RIL would sell gas at Government-approved prices. The company is currently prevented from selling gas to third parties (other than to NTPC and Reliance Natural Resources Ltd) by a court order. Mr P.M.S. Prasad, CEO & President of Oil & Gas, declined to comment on what would happen if the court verdict went against RIL, saying the matter was sub-judice.
The dispute in court is about the gas supply agreement between RIL and the Anil Ambani-owned RNRL, at a price which is below current market price.
Mr Ambani said production from RIL’s fields will have an enormous impact on “the fortunes of India and Reliance”, contributing to foreign exchange and import bill savings of $20 billion a year.
Gas production would start with 15 mscmd (million standard cubic metres a day) and later be ramped up to 40 mscmd in a few months’ time.
Mr Prasad said the gas would be sufficient to feed 100-120 million households, power 50 million two-wheelers, 5 million cars and 10 million trucks, as well as supply fuel for 25,000 MW of power.
Reliance owns 90 per cent of the D6 block, and Canada’s Niko Resources owns the rest.

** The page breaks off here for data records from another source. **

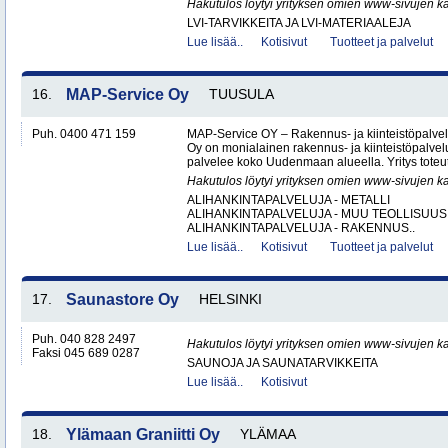
Hakutulos löytyi yrityksen omien www-sivujen ka
LVI-TARVIKKEITA JA LVI-MATERIAALEJA
Lue lisää..
Kotisivut
Tuotteet ja palvelut
16.
MAP-Service Oy
TUUSULA
Puh. 0400 471 159
MAP-Service OY – Rakennus- ja kiinteistöpalv
Oy on monialainen rakennus- ja kiinteistöpalvel
palvelee koko Uudenmaan alueella. Yritys toteutt
Hakutulos löytyi yrityksen omien www-sivujen ka
ALIHANKINTAPALVELUJA - METALLI
ALIHANKINTAPALVELUJA - MUU TEOLLISUUS
ALIHANKINTAPALVELUJA - RAKENNUS..
Lue lisää..
Kotisivut
Tuotteet ja palvelut
17.
Saunastore Oy
HELSINKI
Puh. 040 828 2497
Hakutulos löytyi yrityksen omien www-sivujen ka
Faksi 045 689 0287
SAUNOJA JA SAUNATARVIKKEITA
Lue lisää..
Kotisivut
18.
Ylämaan Graniitti Oy
YLÄMAA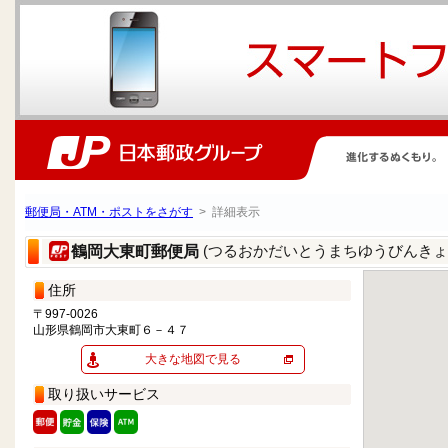
郵便局・ATM・ポストをさがす
> 詳細表示
(つるおかだいとうまちゆうびんきょ
鶴岡大東町郵便局
住所
〒997-0026
山形県鶴岡市大東町６－４７
大きな地図で見る
取り扱いサービス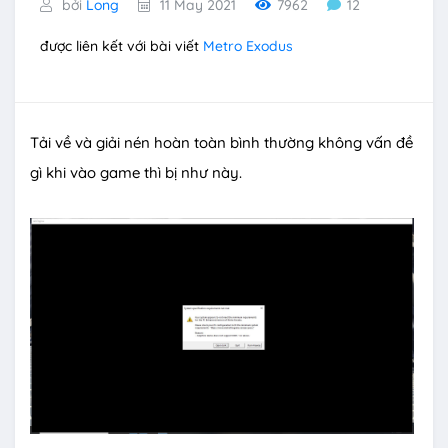
bởi
Long
11 May 2021
7962
12
được liên kết với bài viết
Metro Exodus
Tải về và giải nén hoàn toàn bình thường không vấn đề
gì khi vào game thì bị như này.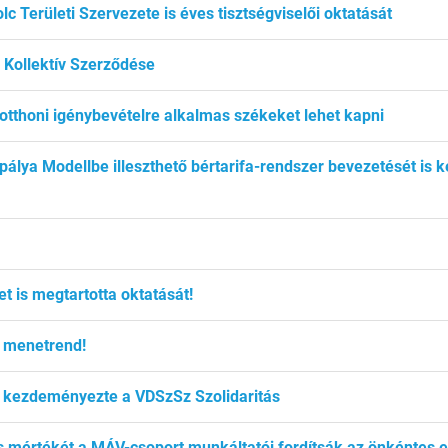
c Területi Szervezete is éves tisztségviselői oktatását
. Kollektív Szerződése
k otthoni igénybevételre alkalmas székeket lehet kapni
etpálya Modellbe illeszthető bértarifa-rendszer bevezetését i
t is megtartotta oktatását!
ú menetrend!
 kezdeményezte a VDSzSz Szolidaritás
 mértékét a MÁV-csoport munkáltatói fordítsák az önkéntes e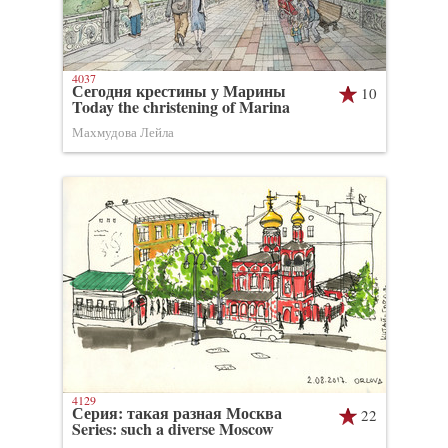
4037
Сегодня крестины у Марины
10
Today the christening of Marina
Махмудова Лейла
4129
Серия: такая разная Москва
22
Series: such a diverse Moscow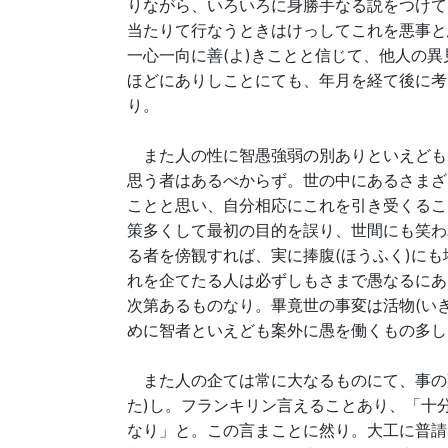
りながら、いろいろに身勝手なる説をつけて
当たりて行なうときはけっしてこれを悪事と
一心一向に善(よ)きことと信じて、他人の異
ほどにありしことにても、年月を経て後に考
り。
また人の性に智愚強弱の別ありといえども、
思う者はあるべからず。世の中にあるさまざ
ことと思い、自分相応にこれを引き受くるこ
策多くして最初の目的を誤り、世間にも笑わ
る者を傍観すれば、実に捧腹(ほうふく)に
れを企てたる人は必ずしもさまで愚なるにあ
次第あるものなり。畢竟世の事変は活物(い
めに智者といえども案外に愚を働くもの多し
また人の企ては常に大なるものにて、事の
た)し。フランキリン言えることあり、「十
なり」と。この言まことに然り。大工に普請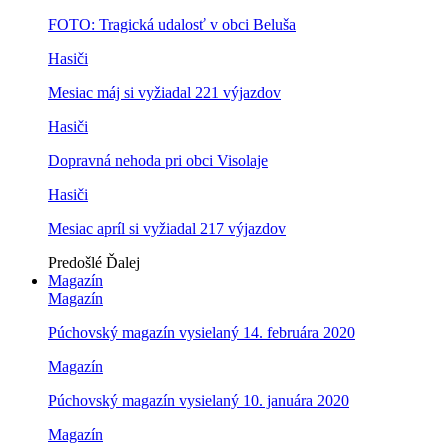
FOTO: Tragická udalosť v obci Beluša
Hasiči
Mesiac máj si vyžiadal 221 výjazdov
Hasiči
Dopravná nehoda pri obci Visolaje
Hasiči
Mesiac apríl si vyžiadal 217 výjazdov
Predošlé
Ďalej
Magazín
Magazín
Púchovský magazín vysielaný 14. februára 2020
Magazín
Púchovský magazín vysielaný 10. januára 2020
Magazín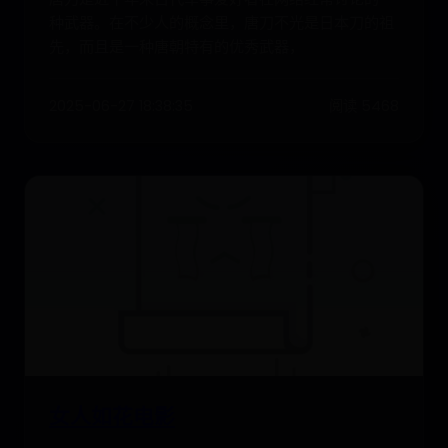
种武器。在不少人的概念里，唐刀不光是日本刀的祖
先，而且是一种唐朝特有的优秀武器，
2025-06-27 18:38:35
阅读 5468
女人如花电影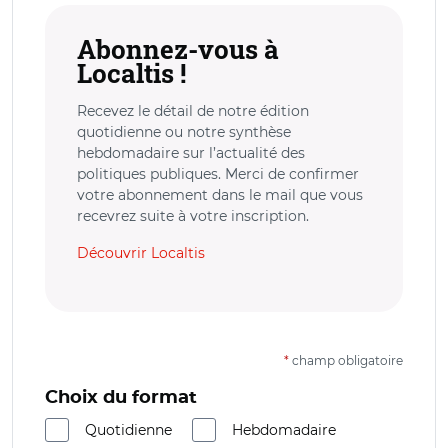
Abonnez-vous à
Localtis !
Recevez le détail de notre édition
quotidienne ou notre synthèse
hebdomadaire sur l’actualité des
politiques publiques. Merci de confirmer
votre abonnement dans le mail que vous
recevrez suite à votre inscription.
Découvrir Localtis
*
champ obligatoire
Choix du format
Quotidienne
Hebdomadaire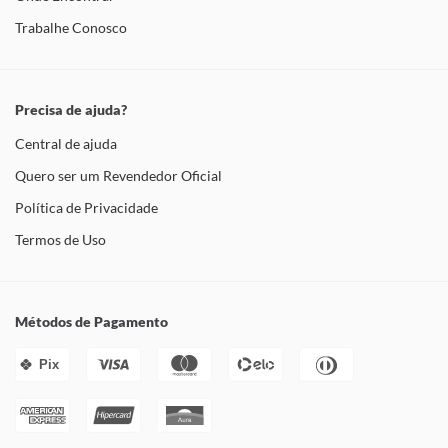
Trabalhe Conosco
Precisa de ajuda?
Central de ajuda
Quero ser um Revendedor Oficial
Política de Privacidade
Termos de Uso
Métodos de Pagamento
Pix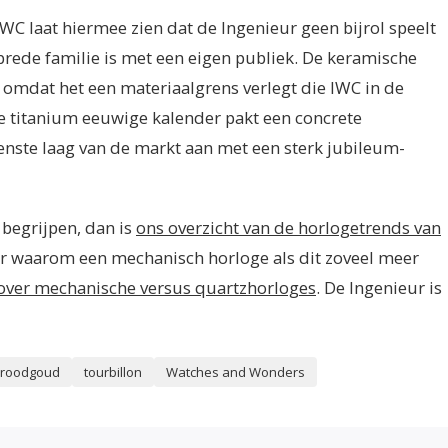
IWC laat hiermee zien dat de Ingenieur geen bijrol speelt
brede familie is met een eigen publiek. De keramische
mdat het een materiaalgrens verlegt die IWC in de
De titanium eeuwige kalender pakt een concrete
enste laag van de markt aan met een sterk jubileum-
 begrijpen, dan is
ons overzicht van de horlogetrends van
r waarom een mechanisch horloge als dit zoveel meer
l over mechanische versus quartzhorloges
. De Ingenieur is
roodgoud
tourbillon
Watches and Wonders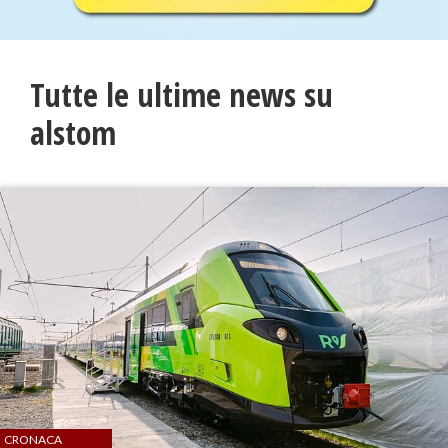
Tutte le ultime news su
alstom
CRONACA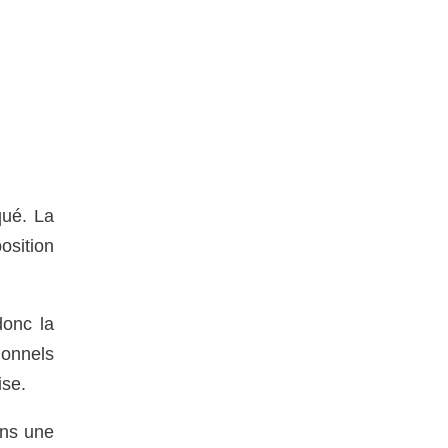
qué. La
osition
donc la
ionnels
ise.
ans une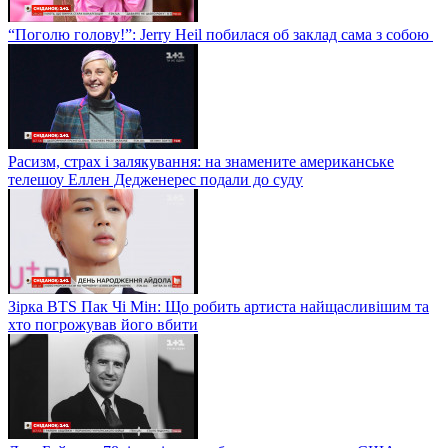
“Поголю голову!”: Jerry Heil побилася об заклад сама з собою
Расизм, страх і залякування: на знамените американське
телешоу Еллен Дедженерес подали до суду
Зірка BTS Пак Чі Мін: Що робить артиста найщасливішим та
хто погрожував його вбити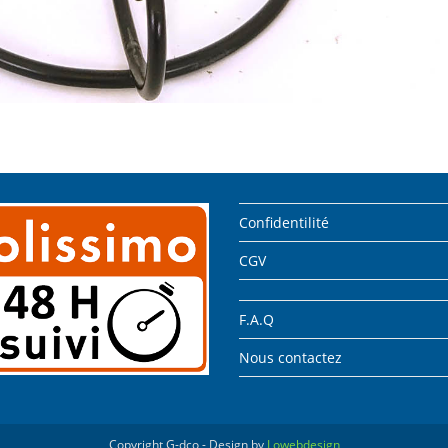
Confidentilité
CGV
F.A.Q
Nous contactez
Copyright G-dco - Design by
Lowebdesign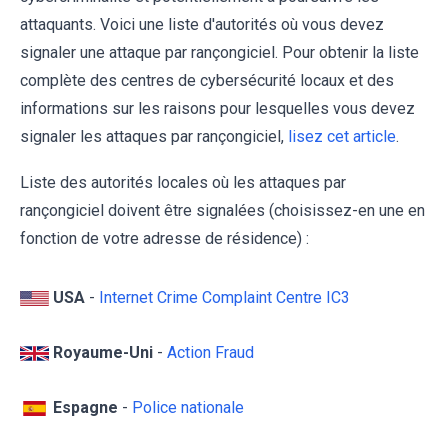
attaquants. Voici une liste d'autorités où vous devez
signaler une attaque par rançongiciel. Pour obtenir la liste
complète des centres de cybersécurité locaux et des
informations sur les raisons pour lesquelles vous devez
signaler les attaques par rançongiciel,
lisez cet article
.
Liste des autorités locales où les attaques par
rançongiciel doivent être signalées (choisissez-en une en
fonction de votre adresse de résidence) :
USA
-
Internet Crime Complaint Centre IC3
Royaume-Uni
-
Action Fraud
Espagne
-
Police nationale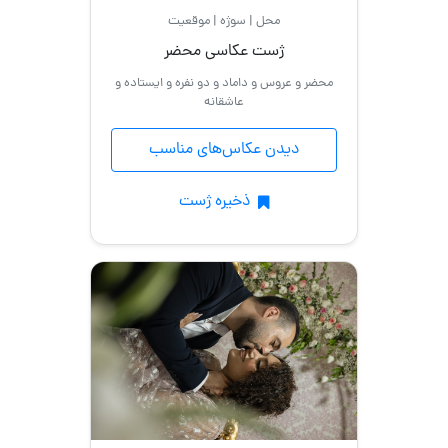
محل | سوژه | موقعیت
مدلینگ
ژست عکاسی محضر
با
محضر و عروس و داماد و دو نفره و ایستاده و
عاشقانه
گیتار
دیدن عکاس‌های مناسب
نشسته
ذخیره ژست
اسپرت
با
حجاب
ایستاده
عکس
تولد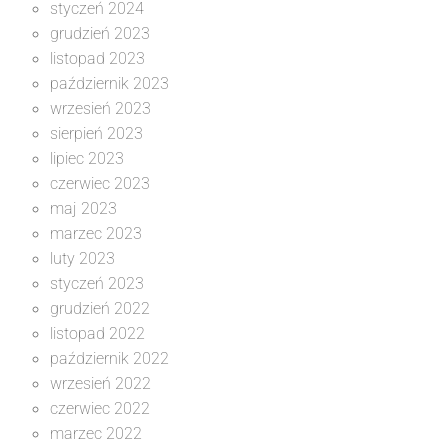
styczeń 2024
grudzień 2023
listopad 2023
październik 2023
wrzesień 2023
sierpień 2023
lipiec 2023
czerwiec 2023
maj 2023
marzec 2023
luty 2023
styczeń 2023
grudzień 2022
listopad 2022
październik 2022
wrzesień 2022
czerwiec 2022
marzec 2022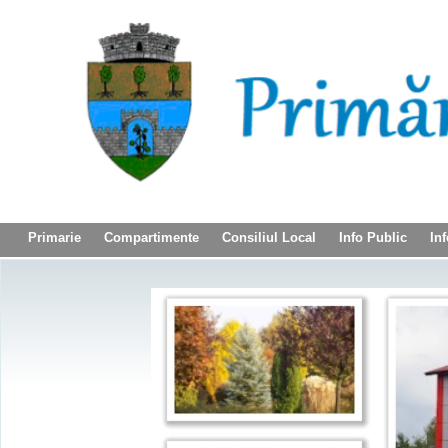
Primarie
Compartimente
Consiliul Local
Info Public
Inf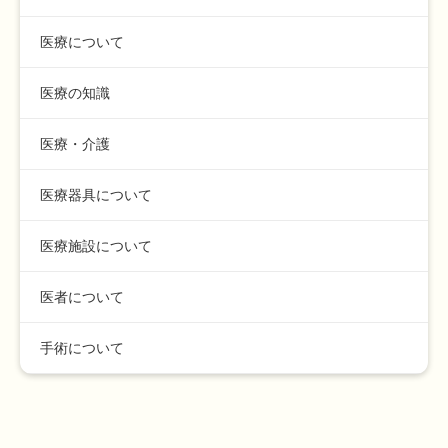
医療について
医療の知識
医療・介護
医療器具について
医療施設について
医者について
手術について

Since RIL faces no scarcity of either capital, technology or talent, a third partner is not under consideration currently, but a good value proposition might change that, said Mr Prasad. If someone were to give RIL a share in an equally productive asset in other parts of the world, the possibility of a partnership cannot be ruled out, he said.
The initial oil output from the D6 block is to be sold to Hindustan Petroleum and possibly Chennai Petroleum. The crude has to be tested at these customers’ end, said Mr Prasad. Term contracts would be entered into only after production stabilises at 40,000 bpd.